Textauszug
______

Es wurden die Anerkennung dieser Kosten iHv Euro 10.491,96 und die Änderung des angefochtenen Bescheides beantragt.
Sollte die Behörde den Argumenten des Bf. nicht folgen können, werde alternativ die Berücksichtigung von Kosten für doppelte Haushaltsführung iHv Euro 2.050,00 sowie für Familienheimfahrten in der maximalen Höhe des großen Pendlerpauschales iHv Euro 3.672,00 beantragt.
Nach Ergehen eines weiteren Vorhaltes der Behörde ( mit Frist bis ) mit dem Ersuchen die beantragten Haushaltskosten belegmäßig nachzuweisen und mit dem Hinweis, dass die Kosten für Familienheimfahrten durch die vom Dienstgeber gewährten Ersätze bereits abgegolten seien, wies die Behörde mit Beschwerdevorentscheidung (BVE) vom die Beschwerde als unbegründet ab. Der Fragenvorhalt war unbeantwortet geblieben.
Mit Schreiben des Bf. vom wurde der Antrag auf Entscheidung durch das Verwaltungsgericht (Vorlageantrag) gestellt.
Die Behörde habe in der BVE den Antrag betreffend die Werbungskosten nicht behandelt. Zum Alternativantrag war u.a. angeführt, dass insgesamt 90x die Strecke Wohnort/Arbeitsort in Österreich zum Wohnort in der Slowakei zurückgelegt worden sei. Es wurde der Mietvertrag für die Wohnung in Österreich / Stadt1 vorgelegt, aus welchem ersichtlich sei, dass 10x Euro 410,00 bezahlt worden seien. Der Arbeitgeber habe nur Euro 900,00 ersetzt, sodass als Differenz Euro 3.200,00 beantragt werden.

______

Dargestellte Daten
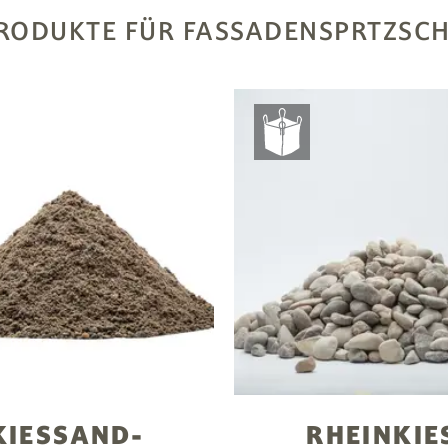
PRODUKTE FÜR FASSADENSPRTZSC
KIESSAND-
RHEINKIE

______

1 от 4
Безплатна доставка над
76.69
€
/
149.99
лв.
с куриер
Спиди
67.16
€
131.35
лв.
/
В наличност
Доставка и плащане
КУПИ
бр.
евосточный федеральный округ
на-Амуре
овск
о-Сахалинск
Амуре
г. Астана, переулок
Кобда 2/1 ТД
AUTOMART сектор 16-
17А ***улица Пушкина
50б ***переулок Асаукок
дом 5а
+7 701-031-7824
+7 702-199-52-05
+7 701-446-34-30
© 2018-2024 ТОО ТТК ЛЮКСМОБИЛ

______

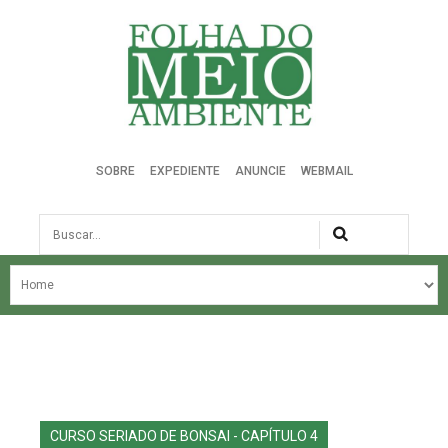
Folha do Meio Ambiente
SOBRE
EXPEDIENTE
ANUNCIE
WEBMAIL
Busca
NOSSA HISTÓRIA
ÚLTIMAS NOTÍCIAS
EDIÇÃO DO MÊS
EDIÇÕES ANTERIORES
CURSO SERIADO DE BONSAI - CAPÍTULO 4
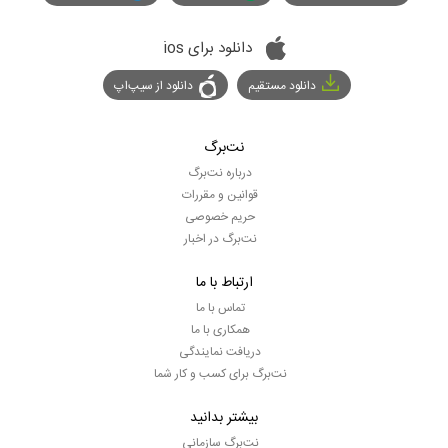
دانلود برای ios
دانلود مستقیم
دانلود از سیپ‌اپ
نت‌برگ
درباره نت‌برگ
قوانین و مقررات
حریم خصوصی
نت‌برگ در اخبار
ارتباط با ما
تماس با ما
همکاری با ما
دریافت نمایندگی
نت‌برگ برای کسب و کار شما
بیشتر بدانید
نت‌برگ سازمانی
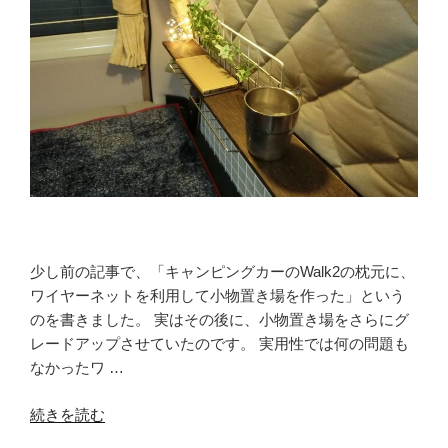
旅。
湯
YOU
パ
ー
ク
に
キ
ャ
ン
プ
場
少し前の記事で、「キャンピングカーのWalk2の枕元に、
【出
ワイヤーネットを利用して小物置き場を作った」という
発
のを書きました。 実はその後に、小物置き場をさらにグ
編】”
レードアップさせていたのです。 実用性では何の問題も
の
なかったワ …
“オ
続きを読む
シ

______

Zu bearbeitende Aufgaben
a. Führen Sie sämtliche Eurobeträge auf, die im Textauszug genannt werden.
b. Beantworten Sie anhand des Textauszugs folgende Fragen:
(i) Wie oft wurde laut Alternativantrag die Strecke vom Wohnort/Arbeitsort in Österreich zum Wohnort in der Slowakei zurückgelegt?
(ii) Welchen Betrag hat der Arbeitgeber ersetzt?
(iii) Welcher Antrag wurde mit dem Schreiben des Bf. gestellt?
c. Geben Sie den Abschnitt des Textauszugs von "Nach Ergehen eines" bis "war unbeantwortet geblieben." wieder und tauschen Sie dabei "unbeantwortet" gegen "ohne Antwort" aus.
Die Datensätze haben mit dem Textauszug nichts zu tun.

Gegebene Antworten
a.
Euro 10.491,96
Euro 2.050,00
Euro 3.672,00
Euro 410,00
Euro 900,00
Euro 3.200,00

b.
(i) Insgesamt 90-mal.
(ii) Euro 900,00.
(iii) Der Antrag auf Entscheidung durch das Verwaltungsgericht (Vorlageantrag).

c.
Nach Ergehen eines weiteren Vorhaltes der Behörde ( mit Frist bis ) mit dem Ersuchen die beantragten Haushaltskosten belegmäßig nachzuweisen und mit dem Hinweis, dass die Kosten für Familienheimfahrten durch die vom Dienstgeber gewährten Ersätze bereits abgegolten seien, wies die Behörde mit Beschwerdevorentscheidung (BVE) vom die Beschwerde als unbegründet ab. Der Fragenvorhalt war ohne Antwort geblieben.